3. Run `run_stan_models.py`.
This compiles and runs the `stan` model in `model.stan`. Running all models can quite some time, since it has to be run for 11 different GEVs, for 4 different indicators, for 5 folds, testing both review and citation scores, totalling to 440 different models.
**Note**: All scripts are assumed to be run from within the `src` directory.
4. Run `transform_fit_results.py`.
This transforms the results from the various GEVs and all folds to a more convenient format for further analysis. Additionally, it also translates identifiers used in the `stan` model (which have to be consecutively numbered: 1, 2, ...) to identifiers from the actual VQR dataset.
5. Run analysis scripts:
- `analyse_test_results.py`: produces the posterior test results, in particular the scatter plots of all predictions versus the observed scores (Figs. 4--7).
- `analyse_train_results.py`: produces posterior predictive check results, and results for the parameter estimates (Figs. 8--10, S1, S2).
- `analyse_MAD.py`: produces the MA(P)D results and the distribution of the average absolute differences (Figs. 11--15).There are number of results that do not depend on the `stan` model, and can be run separately. These are
- `analyse_post_hoc_stratification.py`: produces the post-hoc stratification analysis of the percentage of outputs per institution (Fig. 1).

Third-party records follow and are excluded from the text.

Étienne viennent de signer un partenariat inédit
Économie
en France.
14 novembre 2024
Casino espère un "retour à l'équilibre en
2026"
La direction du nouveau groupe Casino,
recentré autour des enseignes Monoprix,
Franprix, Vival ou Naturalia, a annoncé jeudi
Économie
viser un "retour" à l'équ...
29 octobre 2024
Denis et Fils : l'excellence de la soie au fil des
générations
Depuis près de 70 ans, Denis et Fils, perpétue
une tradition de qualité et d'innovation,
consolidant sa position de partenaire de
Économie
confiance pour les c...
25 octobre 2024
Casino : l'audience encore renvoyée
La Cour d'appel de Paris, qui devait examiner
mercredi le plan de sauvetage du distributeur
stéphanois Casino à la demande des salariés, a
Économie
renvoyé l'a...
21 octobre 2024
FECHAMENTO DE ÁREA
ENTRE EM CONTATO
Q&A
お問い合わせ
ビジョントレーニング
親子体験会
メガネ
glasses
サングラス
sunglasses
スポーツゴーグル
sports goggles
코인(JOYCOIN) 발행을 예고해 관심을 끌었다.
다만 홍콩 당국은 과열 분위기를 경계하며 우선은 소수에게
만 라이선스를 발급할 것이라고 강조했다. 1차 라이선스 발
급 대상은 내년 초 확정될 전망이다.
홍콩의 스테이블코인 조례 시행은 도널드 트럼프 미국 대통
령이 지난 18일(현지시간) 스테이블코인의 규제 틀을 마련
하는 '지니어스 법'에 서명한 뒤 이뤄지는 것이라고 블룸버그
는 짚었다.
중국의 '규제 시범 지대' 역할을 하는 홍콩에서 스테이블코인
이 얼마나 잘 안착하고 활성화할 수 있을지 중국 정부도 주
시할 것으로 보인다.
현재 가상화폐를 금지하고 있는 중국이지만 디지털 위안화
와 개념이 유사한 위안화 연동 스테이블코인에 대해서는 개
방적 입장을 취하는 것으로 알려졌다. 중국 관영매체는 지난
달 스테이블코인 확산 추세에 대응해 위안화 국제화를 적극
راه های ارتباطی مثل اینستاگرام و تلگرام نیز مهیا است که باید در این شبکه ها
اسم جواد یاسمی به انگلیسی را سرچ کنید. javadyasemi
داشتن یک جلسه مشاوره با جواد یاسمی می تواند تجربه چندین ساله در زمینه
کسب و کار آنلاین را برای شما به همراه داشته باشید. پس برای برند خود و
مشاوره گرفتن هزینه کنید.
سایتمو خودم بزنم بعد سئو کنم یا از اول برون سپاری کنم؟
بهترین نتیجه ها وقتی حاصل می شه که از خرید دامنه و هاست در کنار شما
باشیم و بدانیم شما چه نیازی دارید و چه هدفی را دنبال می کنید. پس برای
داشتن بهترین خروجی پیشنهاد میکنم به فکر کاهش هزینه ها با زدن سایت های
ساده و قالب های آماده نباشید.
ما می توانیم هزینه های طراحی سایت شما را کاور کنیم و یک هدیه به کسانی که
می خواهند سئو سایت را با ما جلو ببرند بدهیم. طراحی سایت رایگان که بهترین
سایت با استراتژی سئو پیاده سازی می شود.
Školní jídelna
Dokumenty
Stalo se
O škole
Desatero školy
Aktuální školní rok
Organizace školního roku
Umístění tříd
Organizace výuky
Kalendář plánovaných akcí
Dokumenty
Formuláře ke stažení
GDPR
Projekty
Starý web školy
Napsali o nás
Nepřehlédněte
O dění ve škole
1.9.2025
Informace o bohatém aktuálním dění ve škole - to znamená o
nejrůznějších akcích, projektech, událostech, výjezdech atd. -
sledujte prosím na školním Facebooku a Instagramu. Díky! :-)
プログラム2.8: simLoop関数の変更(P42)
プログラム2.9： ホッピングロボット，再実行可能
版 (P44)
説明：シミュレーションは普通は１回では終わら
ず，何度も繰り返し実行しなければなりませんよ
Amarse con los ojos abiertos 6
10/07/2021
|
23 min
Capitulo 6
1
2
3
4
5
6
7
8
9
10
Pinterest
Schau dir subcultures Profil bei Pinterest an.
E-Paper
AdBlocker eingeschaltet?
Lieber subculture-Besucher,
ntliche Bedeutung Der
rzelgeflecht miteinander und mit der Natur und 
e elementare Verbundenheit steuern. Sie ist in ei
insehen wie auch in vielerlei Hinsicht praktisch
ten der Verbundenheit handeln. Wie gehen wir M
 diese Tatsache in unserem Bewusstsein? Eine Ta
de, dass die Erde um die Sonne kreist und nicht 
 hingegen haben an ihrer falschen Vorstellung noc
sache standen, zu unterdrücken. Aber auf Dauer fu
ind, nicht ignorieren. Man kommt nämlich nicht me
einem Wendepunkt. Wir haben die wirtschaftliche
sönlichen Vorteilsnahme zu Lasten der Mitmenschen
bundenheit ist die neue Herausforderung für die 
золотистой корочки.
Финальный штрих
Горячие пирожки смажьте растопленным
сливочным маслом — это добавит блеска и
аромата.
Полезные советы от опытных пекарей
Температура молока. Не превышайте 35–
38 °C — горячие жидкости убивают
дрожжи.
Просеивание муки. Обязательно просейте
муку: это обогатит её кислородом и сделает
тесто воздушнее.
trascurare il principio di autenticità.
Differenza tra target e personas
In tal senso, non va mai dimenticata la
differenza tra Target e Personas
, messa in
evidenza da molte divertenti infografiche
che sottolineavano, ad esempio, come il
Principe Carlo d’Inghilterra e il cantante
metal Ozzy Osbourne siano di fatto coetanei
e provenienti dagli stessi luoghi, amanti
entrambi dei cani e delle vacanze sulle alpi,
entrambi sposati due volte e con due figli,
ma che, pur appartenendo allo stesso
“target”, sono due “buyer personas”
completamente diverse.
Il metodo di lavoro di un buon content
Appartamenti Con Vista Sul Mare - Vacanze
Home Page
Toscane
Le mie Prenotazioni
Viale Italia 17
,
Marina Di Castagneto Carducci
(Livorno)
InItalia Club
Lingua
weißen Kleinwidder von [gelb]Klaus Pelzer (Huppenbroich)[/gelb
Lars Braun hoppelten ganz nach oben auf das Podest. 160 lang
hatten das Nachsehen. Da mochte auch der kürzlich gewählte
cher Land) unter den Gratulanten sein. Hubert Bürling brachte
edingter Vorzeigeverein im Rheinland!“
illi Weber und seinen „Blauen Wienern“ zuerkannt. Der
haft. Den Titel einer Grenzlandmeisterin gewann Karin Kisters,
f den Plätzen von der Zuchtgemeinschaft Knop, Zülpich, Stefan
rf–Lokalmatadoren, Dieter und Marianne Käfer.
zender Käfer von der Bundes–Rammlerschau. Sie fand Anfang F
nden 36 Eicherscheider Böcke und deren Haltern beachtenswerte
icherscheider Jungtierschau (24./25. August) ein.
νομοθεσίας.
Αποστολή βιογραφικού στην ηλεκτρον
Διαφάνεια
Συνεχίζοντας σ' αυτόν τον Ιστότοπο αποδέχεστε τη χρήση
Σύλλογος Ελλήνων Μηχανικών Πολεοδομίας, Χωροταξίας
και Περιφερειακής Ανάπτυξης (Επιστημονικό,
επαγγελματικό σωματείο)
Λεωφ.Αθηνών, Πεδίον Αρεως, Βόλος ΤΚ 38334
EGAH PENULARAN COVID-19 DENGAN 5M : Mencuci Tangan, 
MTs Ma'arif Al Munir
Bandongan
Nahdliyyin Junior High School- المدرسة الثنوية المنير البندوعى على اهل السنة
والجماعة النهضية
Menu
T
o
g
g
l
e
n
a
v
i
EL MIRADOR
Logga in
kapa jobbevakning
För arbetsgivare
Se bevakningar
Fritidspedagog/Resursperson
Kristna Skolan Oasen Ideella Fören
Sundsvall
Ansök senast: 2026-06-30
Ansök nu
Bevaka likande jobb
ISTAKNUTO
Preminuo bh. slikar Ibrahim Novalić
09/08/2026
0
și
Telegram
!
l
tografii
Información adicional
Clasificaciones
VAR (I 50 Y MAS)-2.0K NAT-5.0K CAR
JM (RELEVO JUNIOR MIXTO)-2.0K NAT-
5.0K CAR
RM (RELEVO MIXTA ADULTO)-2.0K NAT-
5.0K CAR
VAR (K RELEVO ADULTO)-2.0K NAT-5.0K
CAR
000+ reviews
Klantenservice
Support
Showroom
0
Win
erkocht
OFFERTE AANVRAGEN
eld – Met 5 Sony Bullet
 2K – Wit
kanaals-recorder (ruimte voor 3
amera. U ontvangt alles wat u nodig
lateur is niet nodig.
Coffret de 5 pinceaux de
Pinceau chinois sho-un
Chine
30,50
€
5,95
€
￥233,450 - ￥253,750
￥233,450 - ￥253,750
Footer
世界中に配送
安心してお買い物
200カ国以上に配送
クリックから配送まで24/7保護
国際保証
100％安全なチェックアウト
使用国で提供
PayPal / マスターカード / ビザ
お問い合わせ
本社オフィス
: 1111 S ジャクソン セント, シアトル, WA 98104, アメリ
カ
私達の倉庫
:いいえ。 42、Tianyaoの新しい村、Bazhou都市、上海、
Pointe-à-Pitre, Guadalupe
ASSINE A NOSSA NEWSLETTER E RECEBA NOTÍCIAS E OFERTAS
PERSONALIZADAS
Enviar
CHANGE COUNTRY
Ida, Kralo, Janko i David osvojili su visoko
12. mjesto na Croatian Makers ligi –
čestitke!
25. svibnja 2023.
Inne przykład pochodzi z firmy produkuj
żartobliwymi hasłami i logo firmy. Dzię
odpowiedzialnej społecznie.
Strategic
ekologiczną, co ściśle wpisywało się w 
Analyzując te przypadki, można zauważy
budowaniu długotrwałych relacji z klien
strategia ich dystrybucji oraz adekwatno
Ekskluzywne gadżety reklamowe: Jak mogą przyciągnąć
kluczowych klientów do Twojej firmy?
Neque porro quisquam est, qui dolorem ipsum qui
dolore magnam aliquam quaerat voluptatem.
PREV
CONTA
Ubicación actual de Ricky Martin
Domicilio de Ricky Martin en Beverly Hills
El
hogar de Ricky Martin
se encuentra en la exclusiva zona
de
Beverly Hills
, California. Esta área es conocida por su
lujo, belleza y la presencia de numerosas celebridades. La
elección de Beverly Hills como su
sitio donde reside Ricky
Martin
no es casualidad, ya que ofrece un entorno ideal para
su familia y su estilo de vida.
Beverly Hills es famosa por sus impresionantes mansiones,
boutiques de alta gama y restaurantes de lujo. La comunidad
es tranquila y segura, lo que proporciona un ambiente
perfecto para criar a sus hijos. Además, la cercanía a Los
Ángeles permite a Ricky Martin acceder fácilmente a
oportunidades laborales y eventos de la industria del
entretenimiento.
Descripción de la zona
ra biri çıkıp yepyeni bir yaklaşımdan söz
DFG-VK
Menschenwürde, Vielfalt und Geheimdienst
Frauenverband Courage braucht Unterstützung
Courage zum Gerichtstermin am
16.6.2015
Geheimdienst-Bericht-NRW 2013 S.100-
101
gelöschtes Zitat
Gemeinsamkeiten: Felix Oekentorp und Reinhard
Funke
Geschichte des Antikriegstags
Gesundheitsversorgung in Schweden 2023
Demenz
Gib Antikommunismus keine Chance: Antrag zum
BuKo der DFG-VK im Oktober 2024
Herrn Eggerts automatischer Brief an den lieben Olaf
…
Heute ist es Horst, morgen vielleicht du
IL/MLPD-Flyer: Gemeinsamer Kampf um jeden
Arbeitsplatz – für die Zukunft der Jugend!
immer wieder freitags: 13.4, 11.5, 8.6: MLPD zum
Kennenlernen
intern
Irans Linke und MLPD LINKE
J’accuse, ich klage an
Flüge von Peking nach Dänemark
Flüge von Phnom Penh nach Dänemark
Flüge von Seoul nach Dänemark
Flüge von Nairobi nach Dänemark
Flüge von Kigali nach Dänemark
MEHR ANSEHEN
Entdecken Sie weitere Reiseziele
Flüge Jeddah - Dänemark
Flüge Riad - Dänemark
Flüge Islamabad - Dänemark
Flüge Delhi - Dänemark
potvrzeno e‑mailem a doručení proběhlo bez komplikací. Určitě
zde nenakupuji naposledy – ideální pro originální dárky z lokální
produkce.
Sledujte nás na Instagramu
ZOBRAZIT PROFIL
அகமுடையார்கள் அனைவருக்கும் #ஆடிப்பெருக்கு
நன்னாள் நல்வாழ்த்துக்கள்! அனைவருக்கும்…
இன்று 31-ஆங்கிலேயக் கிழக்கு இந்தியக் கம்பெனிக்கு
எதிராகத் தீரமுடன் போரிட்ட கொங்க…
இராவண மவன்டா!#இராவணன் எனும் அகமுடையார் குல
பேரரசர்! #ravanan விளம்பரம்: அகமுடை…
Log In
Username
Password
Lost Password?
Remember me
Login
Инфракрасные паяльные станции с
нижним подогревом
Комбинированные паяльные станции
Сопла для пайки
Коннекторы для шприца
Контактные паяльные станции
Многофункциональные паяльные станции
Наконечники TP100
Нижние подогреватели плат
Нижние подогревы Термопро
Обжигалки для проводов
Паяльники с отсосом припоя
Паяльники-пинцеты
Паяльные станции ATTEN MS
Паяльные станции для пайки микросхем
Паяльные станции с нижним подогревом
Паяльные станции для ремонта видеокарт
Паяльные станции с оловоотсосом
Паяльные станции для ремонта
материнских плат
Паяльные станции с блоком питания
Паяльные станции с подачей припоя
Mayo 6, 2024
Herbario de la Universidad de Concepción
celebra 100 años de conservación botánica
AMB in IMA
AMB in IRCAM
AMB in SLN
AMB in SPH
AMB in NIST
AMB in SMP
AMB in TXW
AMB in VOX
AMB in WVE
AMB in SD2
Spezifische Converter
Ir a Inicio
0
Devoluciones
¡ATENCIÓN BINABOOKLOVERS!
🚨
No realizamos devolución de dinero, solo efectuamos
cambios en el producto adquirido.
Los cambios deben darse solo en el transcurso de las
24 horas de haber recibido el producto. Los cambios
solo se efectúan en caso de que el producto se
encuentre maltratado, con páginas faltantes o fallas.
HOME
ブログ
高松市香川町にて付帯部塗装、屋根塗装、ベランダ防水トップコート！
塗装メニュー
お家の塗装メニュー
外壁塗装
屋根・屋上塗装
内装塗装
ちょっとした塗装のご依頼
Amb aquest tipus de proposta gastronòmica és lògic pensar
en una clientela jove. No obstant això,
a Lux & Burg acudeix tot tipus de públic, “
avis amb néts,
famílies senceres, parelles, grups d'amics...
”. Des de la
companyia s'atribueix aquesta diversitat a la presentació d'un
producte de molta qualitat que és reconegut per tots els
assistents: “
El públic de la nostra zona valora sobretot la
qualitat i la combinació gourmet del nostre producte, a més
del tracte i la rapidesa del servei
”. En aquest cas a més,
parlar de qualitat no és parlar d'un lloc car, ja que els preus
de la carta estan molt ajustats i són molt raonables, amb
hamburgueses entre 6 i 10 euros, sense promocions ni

- `analyse_missing.py`: produces the results of how many publications are missing reviewer scores in the various GEVs (Fig. 2).
- `model_illustrations.py`: produces the figures to illustrate the model, and to showcase the expected MAD for multiple reviewers (Fig. 3, Fig. 16).If you want to experiment with the `stan` model, it might be useful to test the model separately, instead of having to run the `run_stan_models.py` entirely. You can do so using `test_stan_model.py`.